Cosa fare: Nel testo su «Dilettanti», riassuma sotto forma di elenco il paragrafo che inizia con «Perché il protagonista non è uno solo», conservandone i fatti principali.

Fonte:
------------------------------------------------

Forse in Dilettanti Gilberto Severini si concentra ancora di più sui perdenti, su coloro che non sono riusciti a realizzarsi mai come persone, con identità sessuali ambigue e amori impossibili o inesistenti.

Perché il protagonista non è uno solo, ma molti di più, ben sei. L’autore si riferisce a ognuno di loro con il “tu”, e ne racconta le esistenze grazie a frammenti di vita raccolti in un arco temporale che va dagli anni 50 ad oggi. Piccoli paragrafi che sembrano fatti di niente, mentre invece sono frutto di un equilibrio narrativo impeccabile. Severini procede per sottrazione, taglia il superfluo e dosa perfettamente l’emotività, quello che rimane è la vita vera che si fa guardare in faccia, negli occhi. E sono sguardi deboli e sofferenti quelli che incontriamo in Dilettanti, che sembrano vergognarsi della loro inevitabile rassegnazione. Capita anche di vederli vitrei e senza più luce, e fanno ancora più male, conduttori di un dolore reso insopportabile dal rimpianto di vite non vissute fino in fondo: “Chissà se nei momenti finali si subisce il penoso assalto delle ipotetiche. Se avessimo detto, se fossimo andati, se quell’estate, se quella sera. Se.”.

Un libro delicato e straziante ma anche molto importante, perché tratta tematiche purtroppo ancora attuali come l’emancipazione sessuale. Ho cercato di parlare di tutto questo con Gilberto Severini.

Dilettanti si basa sul racconto di più esistenze che attraversano un arco temporale ampio: dagli Anni 50 ai giorni nostri. Sulla carta un’operazione che potrebbe sembrare imponente e complessa. E invece… Come è riuscito a condensare tutte queste traiettorie esistenziali in un romanzo così breve, asciutto, poetico e ben congegnato?

Il progetto era raccontare, attraverso lo sguardo di un testimone avanti con gli anni alcune “vite”, di cui non sa tutto, ma conosce frammenti sufficienti per tentare di ricostruirle. Diceva Flaiano: i giorni che contano sono pochi, gli altri fanno volume. Grande lezione, anche di scrittura. Raccontare i momenti essenziali, evitando il superfluo di maniera anche per non cadere nei trabocchetti della retorica e del sentimentalismo, tagliando pagine non necessarie, sino al momento di consegnare il testo e anche dopo, discutendo con l’editore. Supero poche volte le 150 pagine. La brevità è un mio limite? Ma la consapevolezza del limite è fondamentale.

------------------------------------------------

Materiale fornito:
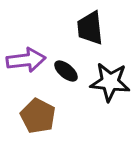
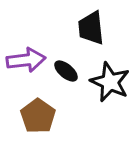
black trapezoid: moved 1 px right
black star: rotated 18 degrees clockwise
brown pentagon: rotated 8 degrees clockwise
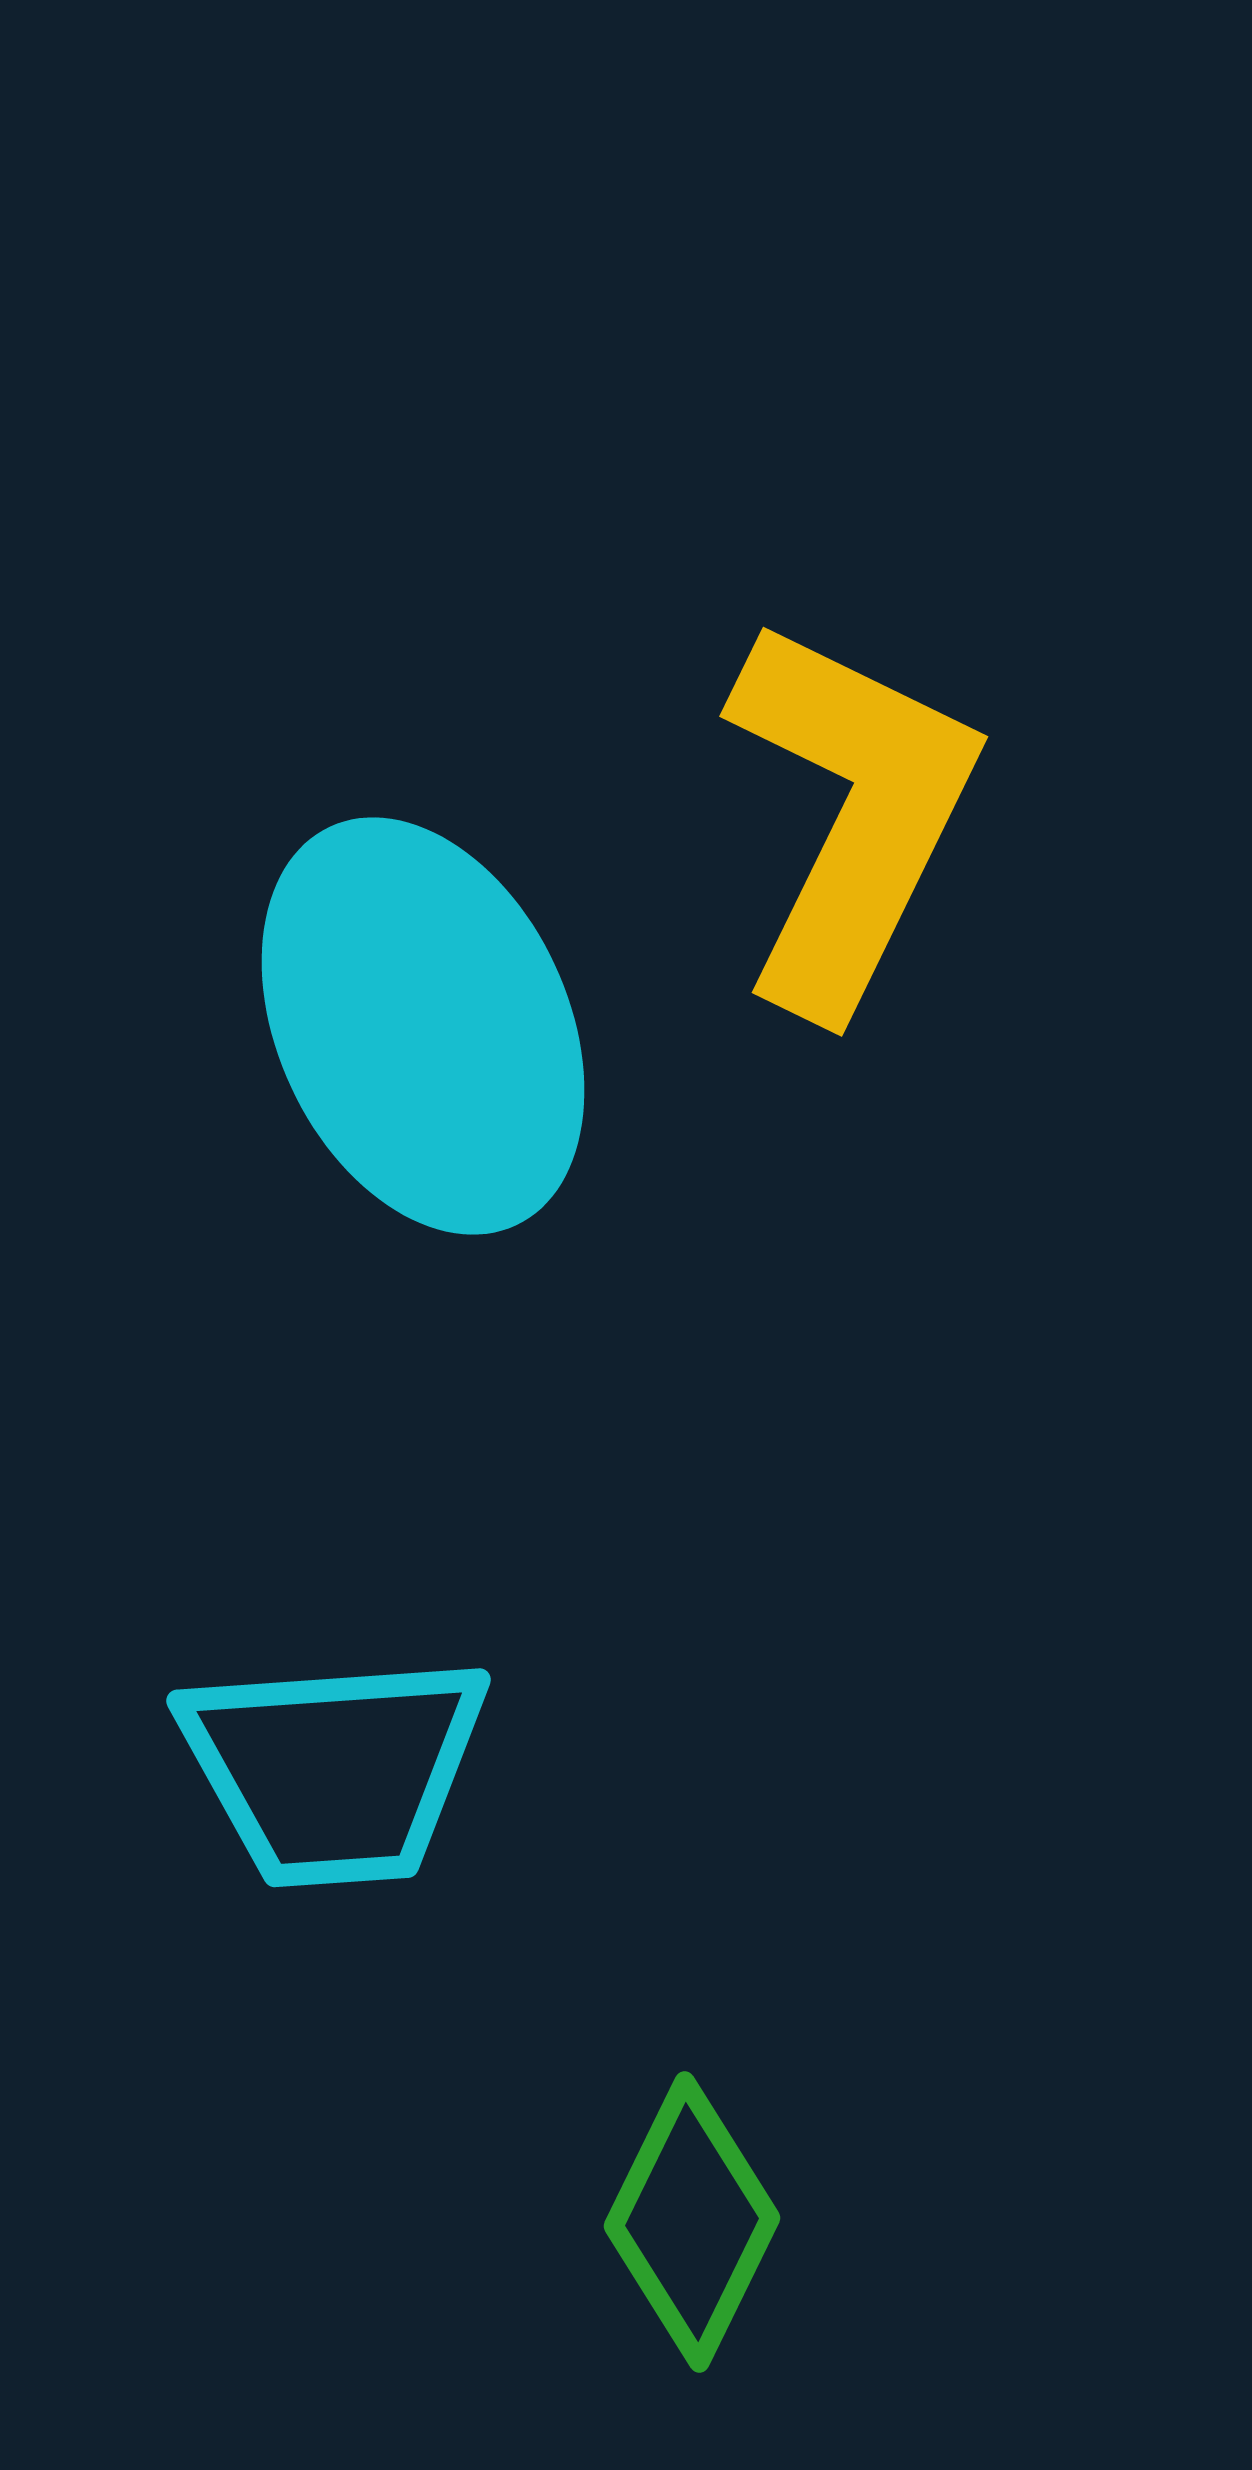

------------------------------------------------

Risposta scritta:
- I protagonisti non sono uno solo ma sei, e l'autore si rivolge a ciascuno di loro con il "tu".
- Le loro esistenze sono raccontate attraverso frammenti di vita che vanno dagli anni 50 a oggi.
- I brevi paragrafi, che sembrano fatti di niente, sono frutto di un equilibrio narrativo impeccabile.
- Severini procede per sottrazione: taglia il superfluo e dosa l'emotività, lasciando la vita vera.
- Gli sguardi dei personaggi sono deboli e sofferenti, quasi vergognosi della propria rassegnazione. A volte sono vitrei e spenti, carichi del rimpianto di vite non vissute fino in fondo.
- Il paragrafo si chiude con una citazione sul "penoso assalto delle ipotetiche" nei momenti finali.